The guns used in GTA shootings are already illegal; making currently legal handguns illegal may make voters feel better, but will do little to change the pattern of gun violence, write Christian Leuprecht and David B. Skillicorn.
By Christian Leuprecht and David B. Skillicorn, September 11, 2018
Relatives and friends in the social network of criminals are still about 15 times more likely to get shot than “ordinary” people because they tend to be present when shootings happen. So-called “stray bullets” or domestic shootings are unusual, except for terrorism: 2 per cent of the population are the targets of 98 per cent of the shootings and this 2 per cent are targeted mostly because of their own criminal activity.
Earlier this summer a now discredited story by The Canadian Press spawned talk of making it harder to own handguns. This suggestion, however, is largely irrelevant. Canada borders the largest weapons market in the world.
It is no surprise, then, that two-thirds of the firearms seized and traced by Toronto Police have come across the border. In fact, you may have been an inadvertent mule yourself: smugglers seek out Canadian license plates in parking lots near the border, attach guns in a box with a GPS tracker under your car, and retrieve the guns from your driveway during the night.
A minority of guns used in crimes are “domestically sourced”; most are obtained lawfully by gang associates with clean records, only to disappear during “break-ins.”
For legal guns that disappear, placing the onus of responsibility for the loss of the gun on the owner would help: a reverse burden-of-proof provision would make any owner of a handgun an accessory to a crime in which their stolen firearm is used, unless the owner can demonstrate full compliance with all requirements of their Possession and Acquisitions Licence (PAL).
But the most effective way to contain gun violence is intelligence-led policing. When police concentrate on “hot spots” it has a disproportionate effect on reducing crime. Hot spots might be physical locations where many crimes happen, but there are also social hot spots.
Policing social hot spots is much more difficult. Criminals are homophilous — they prefer to work with others who are like them, often ethnic or family kin. However, this makes it difficult to disentangle a sensible law enforcement focus on particular groups from (claims of) racism.
Until 2017, carding (questioning individuals when no offence is being investigated) as part of the Toronto Anti-Violence Intervention Strategy (TAVIS) allowed GTA police to collect intelligence from suspected and known criminal gang members.
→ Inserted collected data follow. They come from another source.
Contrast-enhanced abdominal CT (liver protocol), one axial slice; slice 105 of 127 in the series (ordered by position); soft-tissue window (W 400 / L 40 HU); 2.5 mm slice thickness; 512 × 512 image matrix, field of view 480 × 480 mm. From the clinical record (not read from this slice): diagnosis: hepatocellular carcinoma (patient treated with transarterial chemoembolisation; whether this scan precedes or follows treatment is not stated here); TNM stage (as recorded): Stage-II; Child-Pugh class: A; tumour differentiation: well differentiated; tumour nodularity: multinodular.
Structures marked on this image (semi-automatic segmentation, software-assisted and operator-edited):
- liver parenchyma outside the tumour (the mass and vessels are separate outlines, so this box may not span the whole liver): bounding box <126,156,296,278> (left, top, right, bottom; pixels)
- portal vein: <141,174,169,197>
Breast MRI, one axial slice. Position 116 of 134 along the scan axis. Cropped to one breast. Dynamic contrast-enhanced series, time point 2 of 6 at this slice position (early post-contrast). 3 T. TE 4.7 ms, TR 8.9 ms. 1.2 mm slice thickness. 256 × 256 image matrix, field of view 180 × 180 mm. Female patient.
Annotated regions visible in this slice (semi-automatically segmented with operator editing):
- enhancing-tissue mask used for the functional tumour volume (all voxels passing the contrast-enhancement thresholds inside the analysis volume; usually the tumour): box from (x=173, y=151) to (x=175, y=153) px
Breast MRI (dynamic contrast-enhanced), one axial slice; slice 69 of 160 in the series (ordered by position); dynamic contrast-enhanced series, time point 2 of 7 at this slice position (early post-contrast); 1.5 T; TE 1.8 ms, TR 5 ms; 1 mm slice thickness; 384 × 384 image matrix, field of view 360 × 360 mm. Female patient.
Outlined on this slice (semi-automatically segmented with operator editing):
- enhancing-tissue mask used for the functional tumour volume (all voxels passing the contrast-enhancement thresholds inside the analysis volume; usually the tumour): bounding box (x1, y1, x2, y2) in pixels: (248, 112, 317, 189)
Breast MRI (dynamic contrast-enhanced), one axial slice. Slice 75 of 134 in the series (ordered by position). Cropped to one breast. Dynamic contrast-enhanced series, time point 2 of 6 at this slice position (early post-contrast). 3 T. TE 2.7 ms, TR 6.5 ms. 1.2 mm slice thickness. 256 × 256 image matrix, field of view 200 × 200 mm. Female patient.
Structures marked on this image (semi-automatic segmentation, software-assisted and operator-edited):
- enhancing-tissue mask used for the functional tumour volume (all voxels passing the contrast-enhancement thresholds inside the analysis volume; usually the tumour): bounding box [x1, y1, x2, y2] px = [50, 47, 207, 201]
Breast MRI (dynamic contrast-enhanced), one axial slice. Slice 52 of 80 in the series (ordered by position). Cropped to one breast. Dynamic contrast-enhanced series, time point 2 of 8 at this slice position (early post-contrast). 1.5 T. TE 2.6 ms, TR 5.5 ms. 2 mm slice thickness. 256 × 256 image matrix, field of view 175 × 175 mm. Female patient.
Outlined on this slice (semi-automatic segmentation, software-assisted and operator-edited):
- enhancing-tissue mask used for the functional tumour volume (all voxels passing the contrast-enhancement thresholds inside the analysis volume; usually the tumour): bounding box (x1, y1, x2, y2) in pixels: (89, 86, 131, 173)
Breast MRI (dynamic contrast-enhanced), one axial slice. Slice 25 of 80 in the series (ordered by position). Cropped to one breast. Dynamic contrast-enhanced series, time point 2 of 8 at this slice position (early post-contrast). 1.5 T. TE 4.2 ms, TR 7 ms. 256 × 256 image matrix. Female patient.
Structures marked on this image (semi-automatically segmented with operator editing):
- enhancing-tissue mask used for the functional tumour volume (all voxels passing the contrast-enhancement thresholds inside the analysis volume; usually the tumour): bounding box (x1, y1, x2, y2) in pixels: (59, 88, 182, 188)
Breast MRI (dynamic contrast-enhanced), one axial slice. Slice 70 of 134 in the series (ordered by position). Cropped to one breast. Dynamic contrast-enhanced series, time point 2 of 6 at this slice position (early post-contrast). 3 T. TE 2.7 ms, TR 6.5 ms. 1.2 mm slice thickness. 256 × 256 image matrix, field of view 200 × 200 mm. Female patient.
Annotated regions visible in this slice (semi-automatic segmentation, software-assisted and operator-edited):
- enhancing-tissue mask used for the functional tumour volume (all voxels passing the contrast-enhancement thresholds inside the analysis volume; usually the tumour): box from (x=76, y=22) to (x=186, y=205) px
When a shooting happened, police had better domain awareness to cross-reference aliases with names to determine the probable culprit.
In 2017, the previous Ontario government disbanded TAVIS, concerned about perceptions of racism and profiling; and the federal government had already done away with mandatory minimum sentences for gun violence. These political decisions come at a cost — since almost all shootings involve people connected in the criminal social network, not knowing the structure of this network slows down investigations and may reduce the rate at which incidents are cleared by police.
Bringing back carding and TAVIS may not be a solution per se: police services everywhere are struggling with a steep learning curve to leverage intelligence-led policing; to that effect, there is a pressing need for skill development and improved hiring practices.
Police chiefs and associations foretold the spike in gun violence; only Ontario’s unsuspecting public was caught by surprise. The guns used in GTA shootings are already illegal; making currently legal handguns illegal may make voters feel better, but will do little to change the pattern of gun violence.
Christian Leuprecht is a Munk Senior Fellow at the Macdonald-Laurier Institute and a professor in leadership at the Royal Military College, cross-appointed to Queen’s University. David B. Skillicorn is a professor in the School of Computing at Queen’s University.